Whilst in the UK, I developed a taste for the Mancunian accent (“wot?” “ay!?” “is the shoPP open on tchoose-day, or does it close UR-leh”) and Frieze Magazine. The quality of design and content are high, and the content-to-ad-ratio is pleasant to navigate. Two articles in the May issue were particularly relevant for me.
“Future Conditional,” the editor’s note by Jonathan Griffin, makes a case for optimism— while images of dystopia and apocalypse are popular in contemporary art, we could use more images of
convincing alternatives…. A shared image of what is to come is not only healthy but also a form of prophesy; the fulfillment of the only future we can imagine, whether utopian or apocalyptic, is, on some level, deeply satisfying… [but] If a new future is to be developed, is it reasonable to ask art to contribute to its construction?
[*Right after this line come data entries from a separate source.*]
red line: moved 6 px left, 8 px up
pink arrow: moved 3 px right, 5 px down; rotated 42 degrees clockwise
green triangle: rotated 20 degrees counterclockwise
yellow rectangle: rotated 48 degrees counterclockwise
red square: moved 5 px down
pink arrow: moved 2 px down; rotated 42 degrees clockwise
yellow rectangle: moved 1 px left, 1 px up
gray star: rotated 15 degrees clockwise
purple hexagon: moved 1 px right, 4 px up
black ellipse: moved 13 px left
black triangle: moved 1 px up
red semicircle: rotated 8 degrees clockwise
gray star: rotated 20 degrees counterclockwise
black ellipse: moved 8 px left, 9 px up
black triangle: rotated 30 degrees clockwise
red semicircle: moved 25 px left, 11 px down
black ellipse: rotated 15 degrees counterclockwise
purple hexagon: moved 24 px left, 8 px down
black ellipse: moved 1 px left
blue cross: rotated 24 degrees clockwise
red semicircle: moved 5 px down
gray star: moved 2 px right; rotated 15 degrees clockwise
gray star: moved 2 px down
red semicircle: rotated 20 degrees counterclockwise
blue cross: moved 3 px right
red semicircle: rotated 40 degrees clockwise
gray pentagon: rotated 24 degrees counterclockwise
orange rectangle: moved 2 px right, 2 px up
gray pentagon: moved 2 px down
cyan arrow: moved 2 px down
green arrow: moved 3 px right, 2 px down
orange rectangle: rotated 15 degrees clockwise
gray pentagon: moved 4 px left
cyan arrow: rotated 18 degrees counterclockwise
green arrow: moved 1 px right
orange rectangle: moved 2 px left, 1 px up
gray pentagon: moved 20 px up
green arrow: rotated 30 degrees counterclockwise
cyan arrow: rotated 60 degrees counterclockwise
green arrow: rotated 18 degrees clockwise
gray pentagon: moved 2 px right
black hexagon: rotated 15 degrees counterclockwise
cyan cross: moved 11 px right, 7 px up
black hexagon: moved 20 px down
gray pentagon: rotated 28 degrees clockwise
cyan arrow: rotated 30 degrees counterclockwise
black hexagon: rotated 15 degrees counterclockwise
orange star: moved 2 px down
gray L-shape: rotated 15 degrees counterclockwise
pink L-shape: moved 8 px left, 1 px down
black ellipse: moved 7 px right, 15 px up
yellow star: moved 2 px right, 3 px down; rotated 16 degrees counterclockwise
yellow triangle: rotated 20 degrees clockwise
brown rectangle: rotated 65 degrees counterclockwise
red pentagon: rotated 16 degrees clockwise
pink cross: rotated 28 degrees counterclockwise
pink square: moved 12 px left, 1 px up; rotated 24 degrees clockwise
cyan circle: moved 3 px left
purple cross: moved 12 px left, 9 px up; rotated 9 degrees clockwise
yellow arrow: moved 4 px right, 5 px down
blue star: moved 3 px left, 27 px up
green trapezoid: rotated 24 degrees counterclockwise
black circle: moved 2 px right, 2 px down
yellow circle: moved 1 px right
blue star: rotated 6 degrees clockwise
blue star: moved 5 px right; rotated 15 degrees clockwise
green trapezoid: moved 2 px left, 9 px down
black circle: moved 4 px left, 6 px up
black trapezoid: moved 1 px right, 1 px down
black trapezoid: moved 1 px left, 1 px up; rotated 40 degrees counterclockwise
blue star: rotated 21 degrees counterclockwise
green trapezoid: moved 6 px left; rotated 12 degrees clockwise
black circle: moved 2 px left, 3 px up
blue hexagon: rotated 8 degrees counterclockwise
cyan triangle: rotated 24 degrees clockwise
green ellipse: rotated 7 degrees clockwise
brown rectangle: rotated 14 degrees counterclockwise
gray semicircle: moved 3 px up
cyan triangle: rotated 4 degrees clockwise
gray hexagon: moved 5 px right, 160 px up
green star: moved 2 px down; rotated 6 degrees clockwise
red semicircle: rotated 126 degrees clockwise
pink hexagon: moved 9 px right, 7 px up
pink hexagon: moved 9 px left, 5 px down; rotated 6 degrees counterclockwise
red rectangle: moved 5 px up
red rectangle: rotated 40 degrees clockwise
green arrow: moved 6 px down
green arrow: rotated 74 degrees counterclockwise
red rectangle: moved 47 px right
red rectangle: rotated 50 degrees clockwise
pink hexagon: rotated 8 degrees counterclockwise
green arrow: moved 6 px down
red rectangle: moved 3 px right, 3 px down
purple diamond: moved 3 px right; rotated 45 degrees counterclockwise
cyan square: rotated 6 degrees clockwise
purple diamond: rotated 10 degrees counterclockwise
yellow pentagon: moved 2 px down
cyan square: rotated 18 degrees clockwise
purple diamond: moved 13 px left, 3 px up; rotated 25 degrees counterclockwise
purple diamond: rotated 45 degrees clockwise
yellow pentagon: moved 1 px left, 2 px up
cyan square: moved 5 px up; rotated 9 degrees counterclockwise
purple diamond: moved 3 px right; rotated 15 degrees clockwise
This seems to mirror Angela Davis’ argument that art must not only act in opposition, but imagine alternative futures.
In “Tales of Everyday Madness,” Griffin also profiles the British sculptor Eric Bainbridge, with this choice descriptions that seem relevant to my interest in the use of the readymade. Bainbridge “works with certain materials, forms and cultural references because he finds them ridiculous, repellant or pathetic,” and maybe these are attributes he sees in himself.
Eric Bainbridge at Middleborough Institute of Modern Art
Image Source: Frieze Magazine website, Archives Section, Issue 119, Nov/Dec 2008, Eric Bainbridge review.
In fact, cheap materials “elicit a kind of sympathy, an identification with the viewer that this is what we are.” I was bemused to hear that when Bainbridge showed his work in New York in the 1980s, he felt “utterly deflated at how English it looked, in its moderate scale, self-effacing humor, and domestic frames of reference.” But I would argue that this deflation constitutes not a detriment to the quality of his work, but an affirmation that his work was going against the grain of the spectacular, garish, market-friendly art of the time.
Bainbridge went on to assert that “the sublime could exist in the most unlikely of places…. Even the most exotic, fancy objects conceal the mundane and familiar, and conversely, that the things closest to home can occasionally reveal themselves to be strange, foreign and unknowable.”
This is not the most profound revelation in art—as it’s a fundamental principle behind Surrealism, as well as the contemporary folk-art-influenced naivete—but I love how Bainbridge articulates it. Rather than elevating the mundane, or valorize authenticity with aestheticized faux naif gestures, Bainbridge seems to complicate the act of declaring an object a work of art, and seems to be winking at viewers in the creation of what might be considered campy knickknackery.